--- start Document passage ---

Trump says arming teachers could prevent school massacres

‘If you had a teacher ... who was adept at firearms, it could very well end the attack very quickly’

 US president Donald Trump holds his notes while hosting a listening session with student survivors of mass shootings, their parents and teachers in the State Dining Room at the White House on February 21st, 2018 in Washington, DC. Photograph:  Chip Somodevilla/Getty Images

US president Donald Trump holds his notes while hosting a listening session with student survivors of mass shootings, their parents and teachers in the State Dining Room at the White House on February 21st, 2018 in Washington, DC. Photograph: Chip Somodevilla/Getty Images

 

US president Donald Trump suggested on Wednesday that arming teachers could help prevent massacres such as last week’s mass shooting at a Florida high school.

Mr Trump voiced support for the idea during an emotional White House meeting with students who survived the shooting, and a parent whose child did not. The students appealed for action on school safety and guns.

“If you had a teacher ... who was adept at firearms, it could very well end the attack very quickly,” said Mr Trump, who acknowledged the idea would be controversial.

The US administration is seeking to show resolve against gun violence in the wake of last week’s shooting in Parkland, Florida, that left 17 dead and has prompted a growing call for stronger gun control.

Mr Trump promised to be “very strong on background checks,” adding that “we’re going to do plenty of other things” as he listened to students, parents and teachers at the White House.

--- end Document passage ---

### Requirement 1
Reproduce the entries without changes, starting at the line that contains "Look at this" and continuing through the last line of the entries.

--- start Listed records ---

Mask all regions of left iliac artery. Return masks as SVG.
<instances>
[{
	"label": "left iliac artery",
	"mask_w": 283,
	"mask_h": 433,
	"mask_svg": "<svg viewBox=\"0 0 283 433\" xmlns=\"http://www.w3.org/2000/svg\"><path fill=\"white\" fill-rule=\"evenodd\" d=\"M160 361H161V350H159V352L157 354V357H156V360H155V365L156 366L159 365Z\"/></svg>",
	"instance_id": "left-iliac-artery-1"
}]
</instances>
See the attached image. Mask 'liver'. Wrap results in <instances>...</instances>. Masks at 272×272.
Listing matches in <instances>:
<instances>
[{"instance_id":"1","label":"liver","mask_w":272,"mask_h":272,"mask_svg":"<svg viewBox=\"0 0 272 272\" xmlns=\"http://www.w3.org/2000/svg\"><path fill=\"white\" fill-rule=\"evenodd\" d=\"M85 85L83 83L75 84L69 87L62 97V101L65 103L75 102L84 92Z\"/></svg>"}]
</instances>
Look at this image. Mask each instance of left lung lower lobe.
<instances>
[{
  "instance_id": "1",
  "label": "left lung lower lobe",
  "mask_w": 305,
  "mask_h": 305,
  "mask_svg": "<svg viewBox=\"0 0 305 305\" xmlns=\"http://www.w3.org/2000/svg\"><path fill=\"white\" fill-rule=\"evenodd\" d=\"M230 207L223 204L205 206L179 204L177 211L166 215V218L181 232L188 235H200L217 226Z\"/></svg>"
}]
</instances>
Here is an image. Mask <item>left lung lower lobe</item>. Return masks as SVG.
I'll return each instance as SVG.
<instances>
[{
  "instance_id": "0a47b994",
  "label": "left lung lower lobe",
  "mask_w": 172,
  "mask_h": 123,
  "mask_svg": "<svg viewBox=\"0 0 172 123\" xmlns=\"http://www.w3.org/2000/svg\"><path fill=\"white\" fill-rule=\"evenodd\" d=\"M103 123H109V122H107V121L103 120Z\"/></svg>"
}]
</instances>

--- end Listed records ---

### Requirement 2
According to the article on arming teachers, how many people were killed in the Parkland, Florida, shooting?

### Exercise solution 1
Look at this image. Mask each instance of left lung lower lobe.
<instances>
[{
  "instance_id": "1",
  "label": "left lung lower lobe",
  "mask_w": 305,
  "mask_h": 305,
  "mask_svg": "<svg viewBox=\"0 0 305 305\" xmlns=\"http://www.w3.org/2000/svg\"><path fill=\"white\" fill-rule=\"evenodd\" d=\"M230 207L223 204L205 206L179 204L177 211L166 215V218L181 232L188 235H200L217 226Z\"/></svg>"
}]
</instances>
Here is an image. Mask <item>left lung lower lobe</item>. Return masks as SVG.
I'll return each instance as SVG.
<instances>
[{
  "instance_id": "0a47b994",
  "label": "left lung lower lobe",
  "mask_w": 172,
  "mask_h": 123,
  "mask_svg": "<svg viewBox=\"0 0 172 123\" xmlns=\"http://www.w3.org/2000/svg\"><path fill=\"white\" fill-rule=\"evenodd\" d=\"M103 123H109V122H107V121L103 120Z\"/></svg>"
}]
</instances>

### Exercise solution 2
17